New Delhi: An economic evaluation has found that shorter, six-month all-oral regimens for drug-resistant tuberculosis could deliver better outcomes at lower or comparable costs for India’s health system. The findings, published in the Indian Journal of Medical Research, come from researchers at the ICMR–National Institute for Research in Tuberculosis (ICMR-NIRT). The study examined bedaquiline-based combinations, notably BPaL (bedaquiline, pretomanid, linezolid) and BPaLM (adding moxifloxacin), and compared them with the bedaquiline-containing regimens currently used under the National TB Elimination Programme (NTEP), which typically last between 9–11 months or 18–20 months. Researchers reported that the BPaL regimen was not only more effective but also cost-saving.

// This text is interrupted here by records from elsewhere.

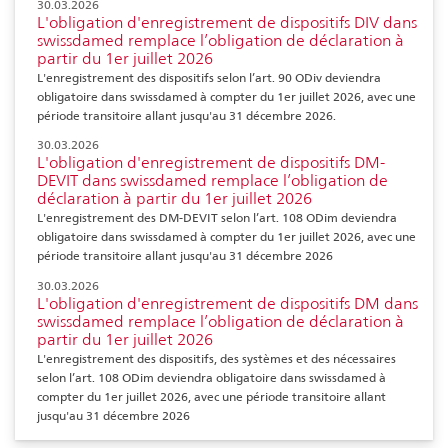
30.03.2026
L'obligation d'enregistrement de dispositifs DIV dans
swissdamed remplace l’obligation de déclaration à
partir du 1er juillet 2026
L'enregistrement des dispositifs selon l’art. 90 ODiv deviendra
obligatoire dans swissdamed à compter du 1er juillet 2026, avec une
période transitoire allant jusqu'au 31 décembre 2026.
30.03.2026
L'obligation d'enregistrement de dispositifs DM-
DEVIT dans swissdamed remplace l’obligation de
déclaration à partir du 1er juillet 2026
L'enregistrement des DM-DEVIT selon l’art. 108 ODim deviendra
obligatoire dans swissdamed à compter du 1er juillet 2026, avec une
période transitoire allant jusqu'au 31 décembre 2026
30.03.2026
L'obligation d'enregistrement de dispositifs DM dans
swissdamed remplace l’obligation de déclaration à
partir du 1er juillet 2026
L'enregistrement des dispositifs, des systèmes et des nécessaires
selon l’art. 108 ODim deviendra obligatoire dans swissdamed à
compter du 1er juillet 2026, avec une période transitoire allant
jusqu'au 31 décembre 2026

The analysis indicated a reduction in overall spending per patient alongside gains in Quality Adjusted Life Years (QALYs), a standard measure combining survival and quality of life. The BPaLM regimen also demonstrated strong value, delivering additional health benefits with only a marginal rise in cost per QALY. Multidrug-resistant and rifampicin-resistant TB (MDR/RR-TB) remains a major public health challenge, largely due to lengthy treatments, side effects, and financial burden. Shorter, fully oral therapies could improve adherence, lessen patient hardship, and reduce demands on healthcare services. The authors conclude that BPaL-based regimens are likely to be cost-effective — and in some cases cost-saving — supporting consideration for wider programmatic use within India’s TB control strategy.